Novel lawsuit argues that Utah constitution provides right to a mask mandate

Written by William C. Duncan

August 27, 2021

Though there have been some attempts to challenge vaccine mandates as a violation of the U.S. Constitution, current legal rules make these challenges unlikely to succeed.

But what about a legal challenge that takes precisely the opposite approach? Is there a constitutional right to a mask mandate?

That’s the question raised by a lawsuit recently filed in Utah. A news report on the case explains that the suit has been brought by parents who are at increased risk if they contract COVID or whose children are at increased risk. The parents argue that recently approved state laws that prohibit the adoption of mask mandates infringe the children’s rights to an education. In other words, they say the children have a constitutional right that would have the effect of requiring at least some schools to enact a mask mandate.

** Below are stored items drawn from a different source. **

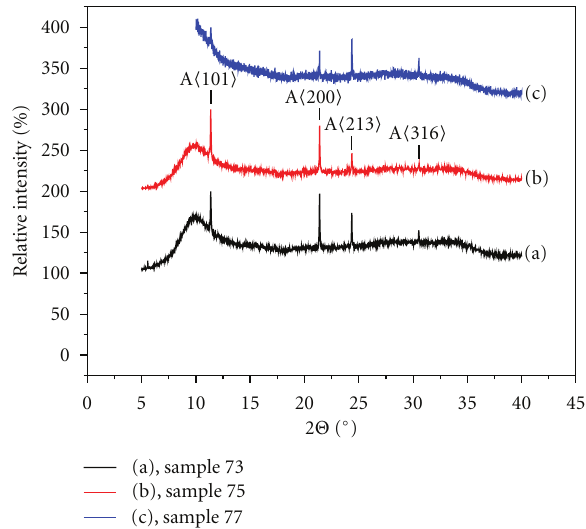
Figure 1: X-ray di ff raction patterns for anatase TiO 2 :(Fe, S) thin films obtained from the internal evaporator in a controlled Ar/O 2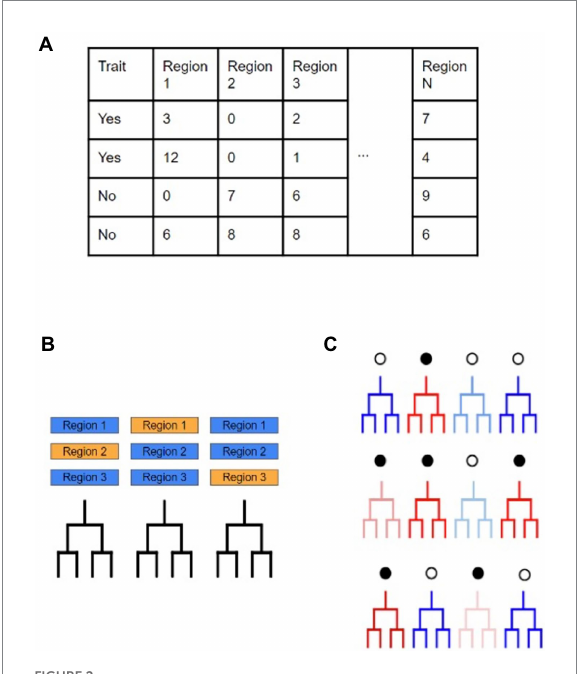
FIGURE 2 Workflow to determine evolutionary predictors for M. bovis across scales. (A) Here the dataset is divided based on a binary trait of ‘yes’ or ‘no’ with accompanying predictor variables that may provide support in making classifications on the trait. In this study, these predictors are as follows: the number of SNPs in a SNP dense region, the number of INDELs in a SNP dense region, the number of SNPs in a selective sweep region, the number of SNPs in coding regions, the number of SNPs in non-coding regions, the number of INDELs in coding regions, the number of INDELs in non-coding regions, and the genome wide GC%. (B) Random Forest models use multiple, uncorrelated decision trees created from randomly subset predictors of the original data. Due to the individual trees being unrelated to each other, their combined predictive ability leads to excellent classification ability. (C) Since each individual decision tree is created from random subsets of the predictors, the accuracy of individual trees will vary greatly (red and blue represent low and high accuracy, respectively). The amount of increase and/or decrease in model accuracy when a specific predictor is included is determined by tracking which predictors are included in the simple decision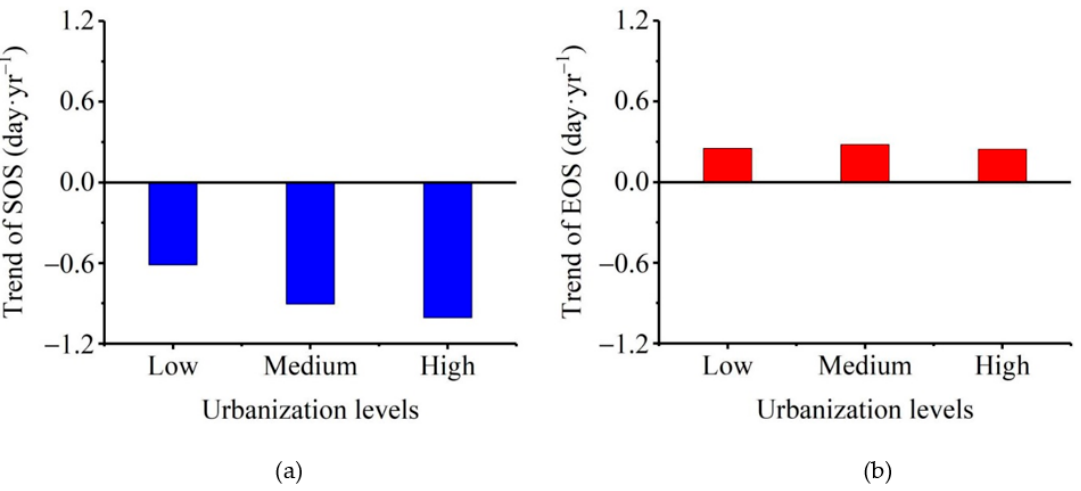
Figure 4. Variability of vegetation phenology in the Dongting Lake basin across different urbanization levels. ( a ) start of the growing season (SOS) and ( b ) end of the growing season (EOS).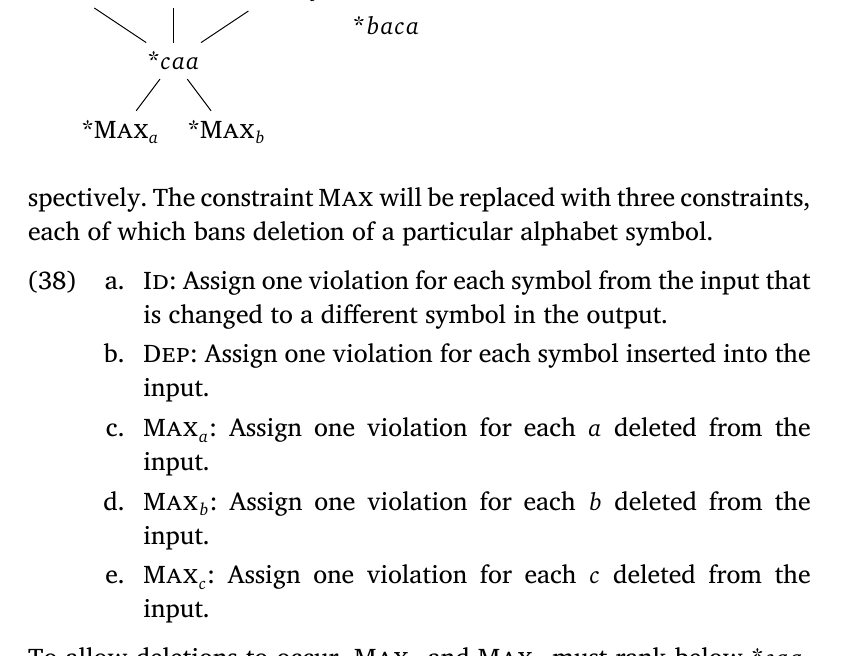
Figure 4: Required ranking relations among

Unlike the question of mandatory vaccines, the plaintiffs are not invoking the U.S. Constitution as the source of the right. That is not solely because the federal Constitution does not mention education, since it does not mention “bodily integrity” either. Where a proposed right is unwritten, litigants typically point to the term “liberty” in the 14th Amendment and argue that this term includes the concept they are arguing for – in this case, access to schools.

This option, however, has been precluded by the U.S. Supreme Court, which ruled in 1973 in San Antonio Independent School District v. Rodriguez that there is no federally protected right to education.

But in our federal system, that does not necessarily foreclose the argument. Many states have constitutional provisions requiring the state to provide an education or children in the state.

Utah’s constitution says: “The Legislature shall provide for the establishment and maintenance of the state’s education systems including: (a) a public education system, which shall be open to all children of the state.” The plaintiffs in the mask lawsuit focus on the language “shall be open to all students.” Their argument is that the schools are not really “open” to children with heightened vulnerability or whose parents are at high risk if the schools can’t require everyone to wear masks.

This is a novel argument. There have been cases in some states involving the right to an education, typically invoking concerns that schools in some parts of the state are well-funded and others are not. These suits, though, depend on very specific language, like a requirement that the school system be “uniform” throughout the state.

So, in the absence of specific precedent to support the argument, the Utah plaintiffs will have a couple of hurdles.

First, the constitutional language is broad, so the state could argue that other accommodations, like online access, satisfy the requirement that schools be open.

Second, Utah courts are hesitant to strike down laws passed by the Legislature when those laws are not clearly contrary to a specific constitutional provision. This typically means they will defer to the Legislature when it is making a judgment call about policy. This is particularly true where, as in this case, the request is for an affirmative obligation rather than removal of a hurdle. While a court might be willing to strike down a school mandate to say the Pledge of Allegiance, it would be unlikely to require the school to adopt a statement of inclusion that would be recited in its place.

Third, while there is a good case to be made that a mask mandate would be effective in protecting vulnerable people, it is hard to imagine a guarantee of safety, particularly with young children being the primary subjects of the regulation.

Finally, the courts might shy away from involving themselves in a range of policy decisions about how schools can be more accessible to students. Such questions could involve myriad health conditions (including people who have health reasons for not wearing masks), busing policies, etc. The principle of separation of powers implicated in some of the other considerations would be particularly relevant here.

This is not to say that the parents don’t have a valid concern. It is important to consider ways in which state or school policies might inadvertently create hurdles to participation to children who are at risk in various ways. Perhaps the schools of the children whose parents have sued could devise ways to facilitate the children’s involvement, such as voluntary masking or some other arrangement. It should not always require a legal order to figure out a way to do things in a more inclusive way.